Puede que algunos hombres solamente quieran fotos de mujeres desnudas. Pero hay mujeres que solamente quieren la polla de un hombre. O su esperma. O su dinero.
Los dos sexos tienen el mismo problema con la intimidad.
—Deja de dar la vara por un par de puñeteros muñecos de goma —le dijo a Cora la directora Sedlak—. Si estás celosa, sal y cómprate un buen vibrador.
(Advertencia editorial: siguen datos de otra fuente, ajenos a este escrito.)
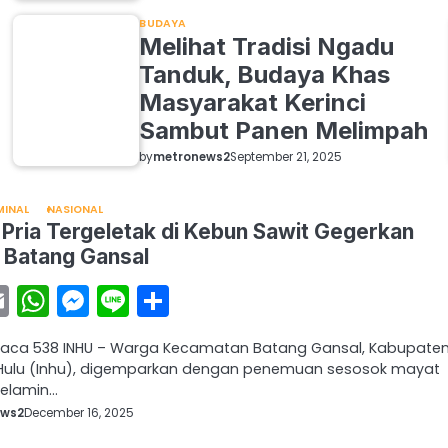
BUDAYA
Melihat Tradisi Ngadu
Tanduk, Budaya Khas
Masyarakat Kerinci
Sambut Panen Melimpah
by
metronews2
September 21, 2025
MINAL
NASIONAL
Pria Tergeletak di Kebun Sawit Gegerkan
 Batang Gansal
acebook
Email
WhatsApp
Messenger
Line
Share
baca 538 INHU – Warga Kecamatan Batang Gansal, Kabupate
i Hulu (Inhu), digemparkan dengan penemuan sesosok mayat
kelamin…
ews2
December 16, 2025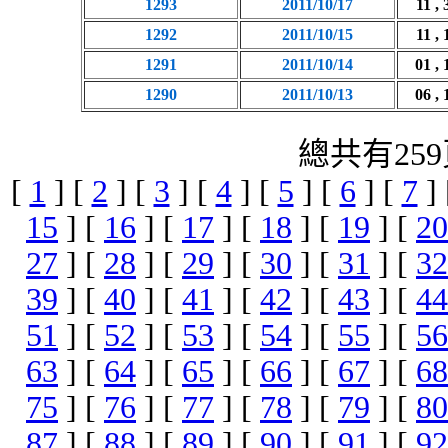
1293
2011/10/17
11 , 
1292
2011/10/15
11 , 
1291
2011/10/14
01 , 
1290
2011/10/13
06 , 
總共有259
[
1
] [
2
] [
3
] [
4
] [
5
] [
6
] [
7
]
15
] [
16
] [
17
] [
18
] [
19
] [
20
27
] [
28
] [
29
] [
30
] [
31
] [
32
39
] [
40
] [
41
] [
42
] [
43
] [
44
51
] [
52
] [
53
] [
54
] [
55
] [
56
63
] [
64
] [
65
] [
66
] [
67
] [
68
75
] [
76
] [
77
] [
78
] [
79
] [
80
87
] [
88
] [
89
] [
90
] [
91
] [
92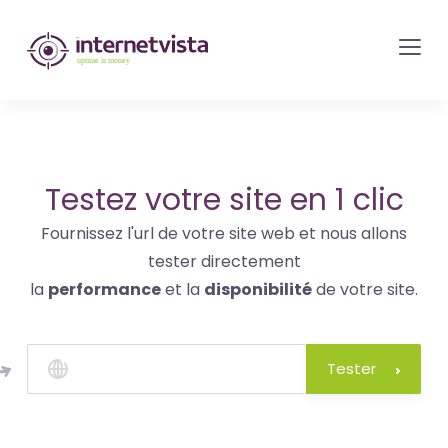
internetvista
monitoring
-
surveillance
de
site
Testez votre site en 1 clic
web
Fournissez l'url de votre site web et nous allons
et
tester directement
de
la
performance
et la
disponibilité
de votre site.
services
internet-
Uptime
Tester
is
money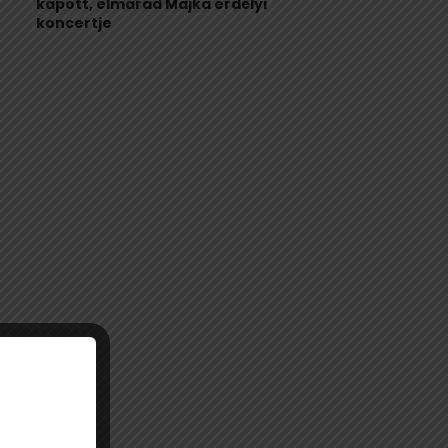
kapott, elmarad Majka erdélyi
koncertje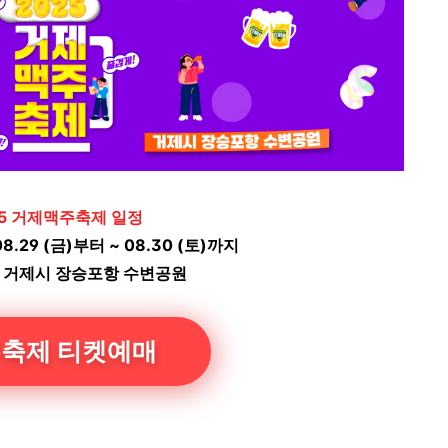
25 거제맥주축제 일정
08.29 (금)부터 ~ 08.30 (토)까지
: 거제시 장승포항 수변공원
축제 티켓예매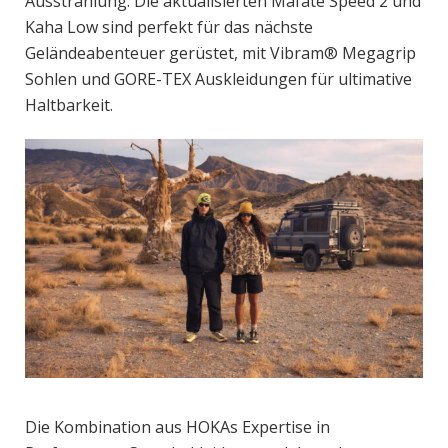
Ausstrahlung. Die aktualisierten Mafate Speed 2 und
Kaha Low sind perfekt für das nächste
Geländeabenteuer gerüstet, mit Vibram® Megagrip
Sohlen und GORE-TEX Auskleidungen für ultimative
Haltbarkeit.
Die Kombination aus HOKAs Expertise in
Una vez más, es a esto a lo que se dedican los seres humanos.
Nadie podía prever adónde iba aquello.
Aquel mismo día Cora salió a almorzar y compró un tubo de Superglue.
Y la siguiente vez que los muñecos volvieron a ella, y antes de dárselos a otro hombre, Cora embutió Superglue dentro de la vagina de la niña. Dentro de las bocas de ambos niños, sellándoles la lengua al paladar. Luego les embutió pegamento en el interior a los dos, por detrás, para soldarles los culos. Para salvarlos.
Y aun así, al día siguiente, un detective le vino a preguntar a Cora si le podía prestar una cuchilla de afeitar. O un cúter. O una navaja automática.
Y cuando ella le preguntó ¿por qué? ¿Para qué lo necesitaba?
Entonces él dijo:
—Para nada. Olvídalo. Ya encontraré algo en la sala de pruebas.
Y al día siguiente, tanto a la niña como al niño los habían abierto a cuchilladas, seguían siendo blandos pero ahora estaban llenos de cicatrices. Abiertos a navajazos. Vaciados a puñaladas. Todavía oliendo a pegamento, pero cada vez oliendo más a la porquería que tenía dentro Breather Betty y que seguía goteando y dejando manchas en el sofá de casa de Cora.
Unas manchas que la gata de Cora se pasaba horas oliendo. No las lamía, sino que las olía como si fueran Superglue. O cocaína de la sala de pruebas.
Fue entonces cuando Cora salió a almorzar y compró una cuchilla de afeitar. Dos cuchillas. Tres cuchillas. Cinco.
Y la siguiente vez que la niña regresó a su mesa, Cora la metió en el cuarto de baño y la sentó en el borde del lavabo. Con un pañuelo de papel, Cora le limpió el colorete de las mejillas rosadas. Le lavó el pelo rubio y mustio y se lo peinó. Mientras el siguiente detective ya llamaba a la puerta cerrada con llave del cuarto de baño, Cora le dijo a la niña:
—Lo siento. Lo siento. Lo siento…
Le dijo:
—No te va a pasar nada malo.
Y Cora le metió una cuchilla de afeitar en el interior de la blanda vagina de silicona. En el agujero vaciado por un hombre a cuchilladas. Echando hacia atrás la cabeza de la niña, Cora le metió otra cuchilla en lo más hondo de su garganta de silicona. Y la tercera cuchilla, Cora la metió dentro del culo abierto a navaja, desbloqueado a machetazos, de la niña.